Christopher Armstead

Abel Ferrara’s follow up to ‘The King of New York’ which in my opinion is the eclectic director’s best film - and I didn’t think it was all that good - came this film, the incredibly controversial NC-17 rated ‘Bad Lieutenant’. To show you how jaded we… or at least I have become, I’m watching this the other day wondering what in the hell was in this movie to warrant an NC-17 rating. Raping a Nun? Harvey Keitel going full frontal? Rampant drug use? Bad stuff for sure but the equivalent of an X rating… I don’t know about that. Regardless, this particular film has divided people with one side calling it ‘Genius’ with the other calling ‘Trash’. Personally I don’t what to call this. A great performance by Harvey Keitel surrounded by a lot of seemingly disconnected scenes leading to virtually nowhere and culminating into confusion? Perhaps. But it does go somewhat deeper than that I think.

The Lieutenant (Keitel) is a bad man. The question when discussing the character of The Lieutenant is what vice doesn’t he possess as opposed to what his actual addiction is. He snorts massive amounts of cocaine, he freebases, he injects, he 8-balls, he drinks on the job, he’s an adulterer, a sexual deviant, a partaker of prostitutes, a gambler, a bookie, a thief, a drug dealer and damn if it’s not even lunch time yet. He attempts to steal drugs from slain drug dealers, he cajoles teenaged girls into helping him self pleasure himself, he shakes down petty thieves for spare change and so taking all this into consideration, Harvey Keitel’s Lieutenant could very well be the most un-redeeming character in the history of movies.

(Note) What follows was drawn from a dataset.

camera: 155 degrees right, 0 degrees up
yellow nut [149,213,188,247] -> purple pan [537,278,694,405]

So amidst all his vices The Lieutenant’s most damaging vice is his gambling problem and against the back drop of what I am guessing is Ferrara’s reimagining of the 1988 baseball National League Championship Series, The Lieutenant starts to lose what little control he has. Up fifteen large with the Mets down 3-0 he figures that there’s no way the Metropolitans win another game and he lets it all ride to catastrophic effects. In

between this gambling meltdown a nun is brutally raped by a couple of young men in the parish which has moved The Lieutenant in someway, though I’m not sure in what way exactly. Most perplexing to The Lieutenant is that the nun knows who her attackers are and is refusing to divulge their identities saying that she has already forgiven their sins, a concept that The Lieutenant simply can’t get with. Hell, I can’t either. By now what little life The Lieutenant had is destroyed as his drug addiction is out of control, his career is in ruins, and he’s in hock to the worlds most dangerous illegal book maker to a rather healthy amount of coin, with his goal now being absolution. Good luck with that Bad Lieutenant.

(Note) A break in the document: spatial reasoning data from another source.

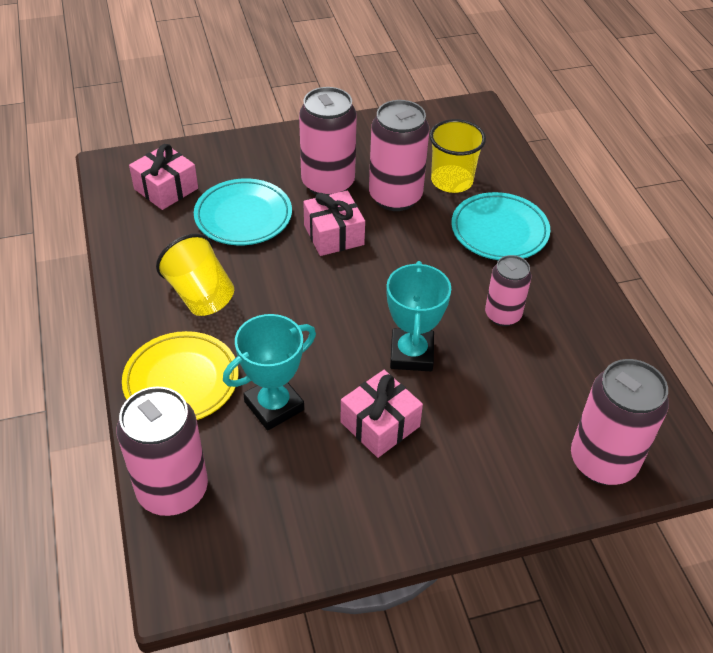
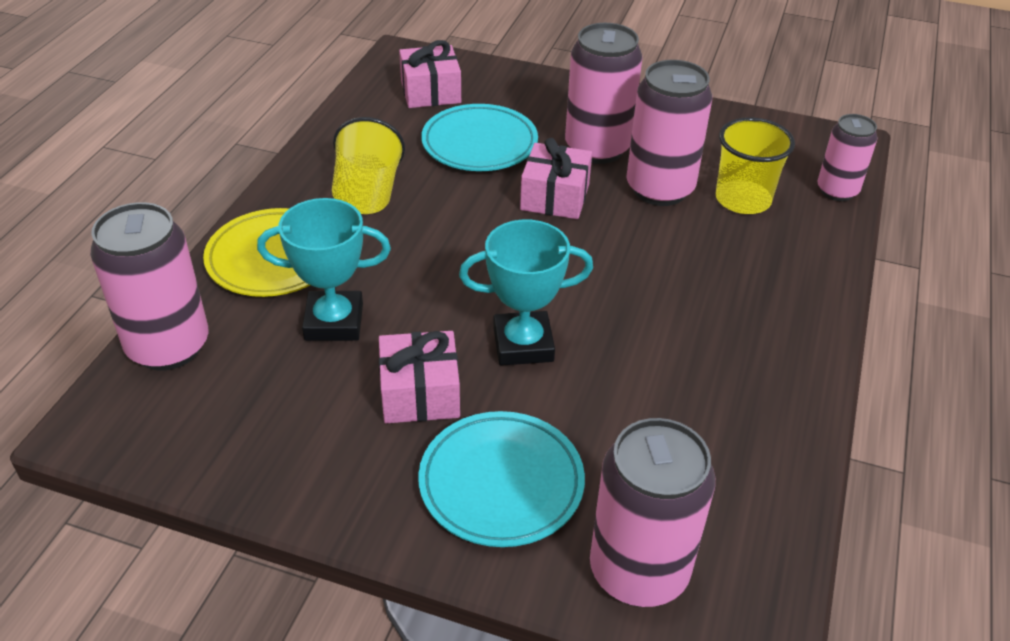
camera: 35 degrees right, 5 degrees down
turquoise trophy [387,261,451,371] -> turquoise trophy turned 45 degrees clockwise [459,220,593,366]
turquoise plate [451,192,550,260] -> turquoise plate moved to [418,411,585,547]
pink can [485,255,532,326] -> pink can moved to [817,114,878,201]

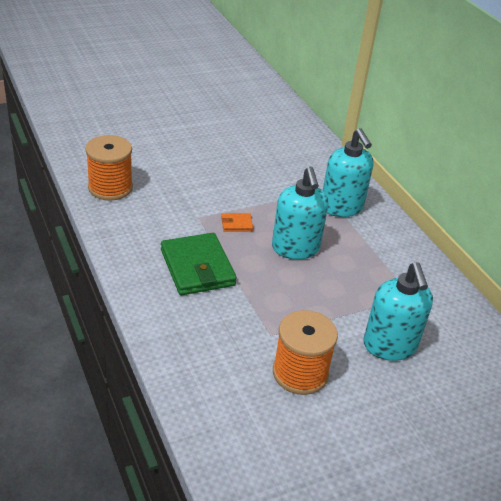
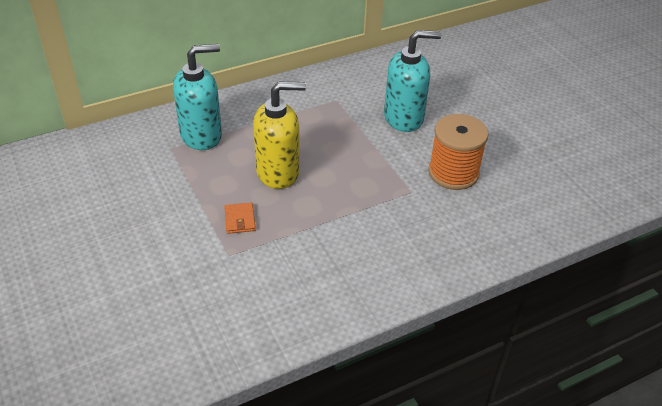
camera: 90 degrees left, 5 degrees up
orange spool [85,135,133,201] -> none
green wallet [161,233,237,295] -> none
turquoise soap dispenser [272,166,328,259] -> yellow soap dispenser [253,82,306,189]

It seems that Ferrara shot a lot of this movie without any structure and it certainly shows in its free form style. There really isn’t a story to speak of as we just follow Keitel through one self destructive act to another to yet another. It appears to me when constructing this film that Abel Ferrara had a beginning and he had a point that he wanted the character of The Lieutenant to get to but not a hell of a lot else in between… other than watching his team actually win the pennant as opposed to what really happened back in 1988. Gotta love the power of movies.

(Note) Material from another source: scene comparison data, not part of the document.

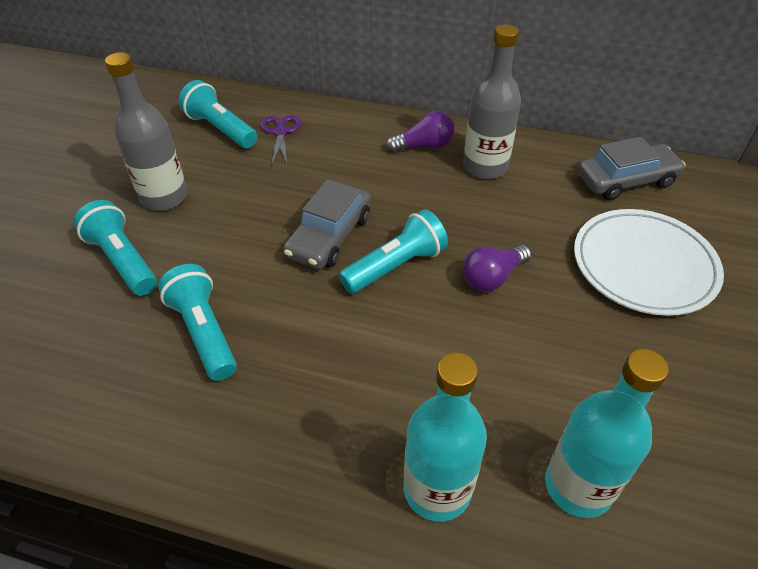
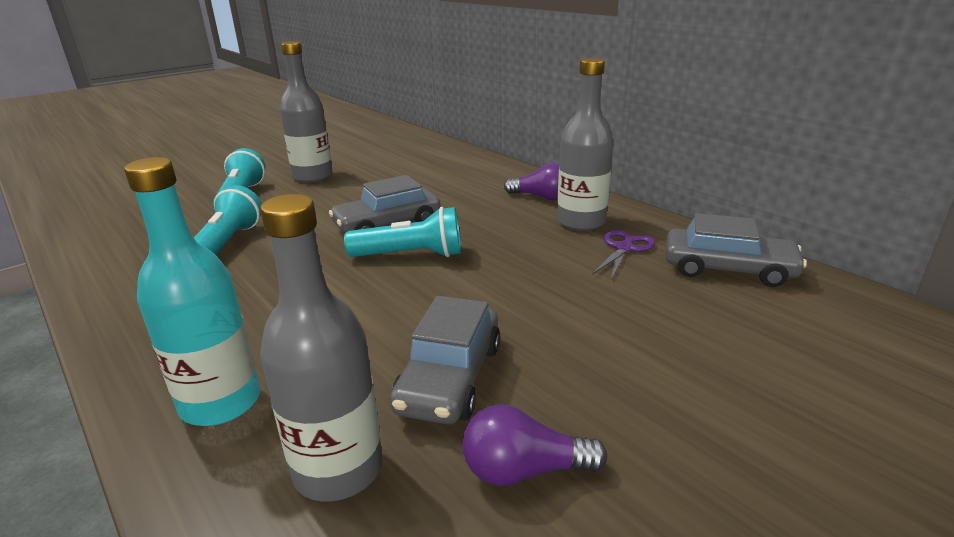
camera: 35 degrees right, 20 degrees down
turquoise flashlight [178,80,257,148] -> none
purple scissors [260,115,301,164] -> purple scissors moved to [592,230,655,280]
purple light bulb [463,245,531,292] -> purple light bulb moved to [463,404,607,486]
turquoise bottle [545,349,669,518] -> grey bottle [260,194,383,502]
white plate [574,209,724,316] -> none
none -> grey car [390,296,501,424]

However, recognizing that ‘Bad Lieutenant’ is lacking in a substantive narrative doesn’t mean that it isn’t without substance. It is satisfying watching Harvey Keitel work and observing the various layers of confusion he is able to insert into his character. Even The Lieutenant’s efforts towards absolution are critically flawed. It was a bit much though, in the final examination watching the character of The Lieutenant do all of these self destructive acts because how much do we actually need to see to get the idea the man just isn’t any good? I get it already… he’s a drug addict. How many times do I need to watch the man snort and inhale and imbibe and inject to finally get the idea that he’s a self destructive drug addict? By the time the movie winds down to it’s conclusion, what probably should have been more subtle and possibly even a bit murkier was heavy handed and obvious. The assaulting religious imagery and the Lieutenant’s acts of contrition led to the simple conclusion of the Lieutenant as a Christ-like figure, complete with his self-sacrifice. It was all a bit overbearing and ham-fisted if you ask me.

Nonetheless, despite the fact that ‘The Bad Lieutenant’ is one of most unpleasant movies ever made, it is worthy for the landmark performance given by Harvey Keitel who electrifies the screen in a movie that truly leads to almost nowhere.